The Puiseux Expansion and Numerical Integration to Nonlinear Weakly Singular Volterra Integral Equations of the Second Kind

This paper develops an efficient algorithm to solve nonlinear Volterra integral equation of the second kind with weakly singular convolution kernel. First, we show that the general Puiseux series for the solution about zero exists under smooth assumptions for the nonlinear function, and then design an algorithm to recover the finite-term truncation of the asymptotic expansion by Picard iteration. This asymptotic expansion can easily yield a more accurate Pade approximation. Second, we use trapezoidal rule to discretize the singular integral and derive the Euler-Maclaurin asymptotic expansion using the known Puiseux expansion of the solution. By accumulating some lower order error terms to the quadrature formula, we obtain high precision evaluations to the nonlinear Volterra integral equation. Third, we prove that the scheme is convergent by extending the Gronwall inequality to be held for the scheme.
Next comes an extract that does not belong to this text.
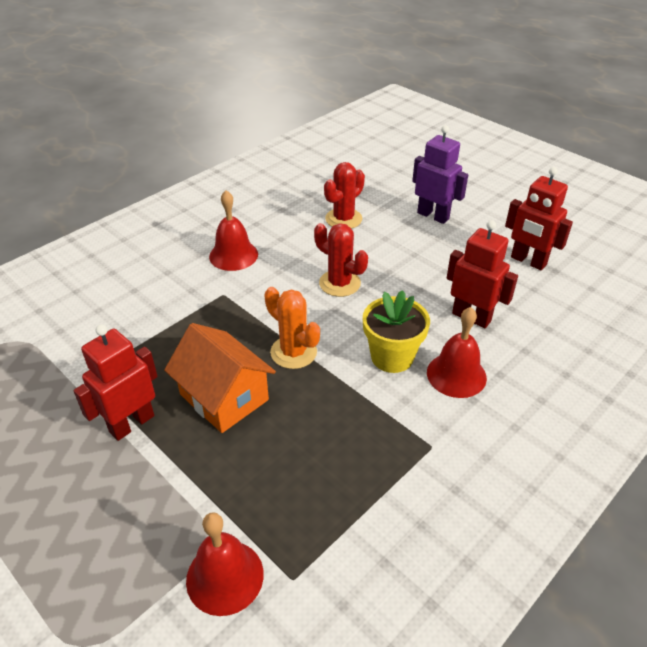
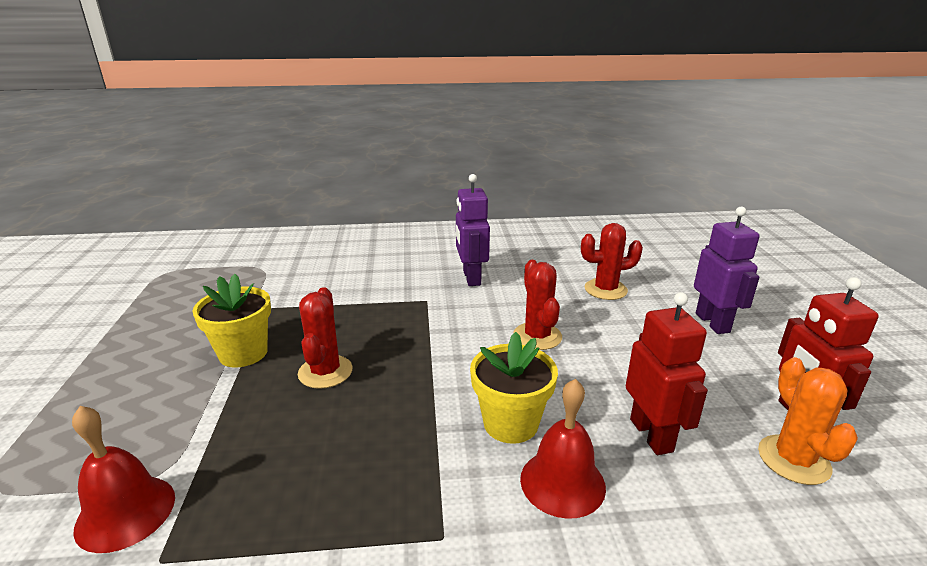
camera: 40 degrees right, 15 degrees down
red robot [73,324,158,441] -> yellow flower pot [192,274,271,368]
orange house [164,323,276,433] -> red cactus [298,287,353,389]
red bell [209,190,258,271] -> purple robot [456,174,490,286]
orange cactus [264,287,320,369] -> orange cactus moved to [758,357,858,485]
Fourth, an example is provided to illustrate that the combination of the Puiseux expansion and the numerical integration can effectively increase the computational accuracy of the equation. Finally, we apply the method to solve the Lighthill integral equation, and obtain the asymptotic expansions of the solution near zero and infinity, respectively. The computation shows that the trapezoidal rule is only necessary in a small finite range of the semi-infinite interval.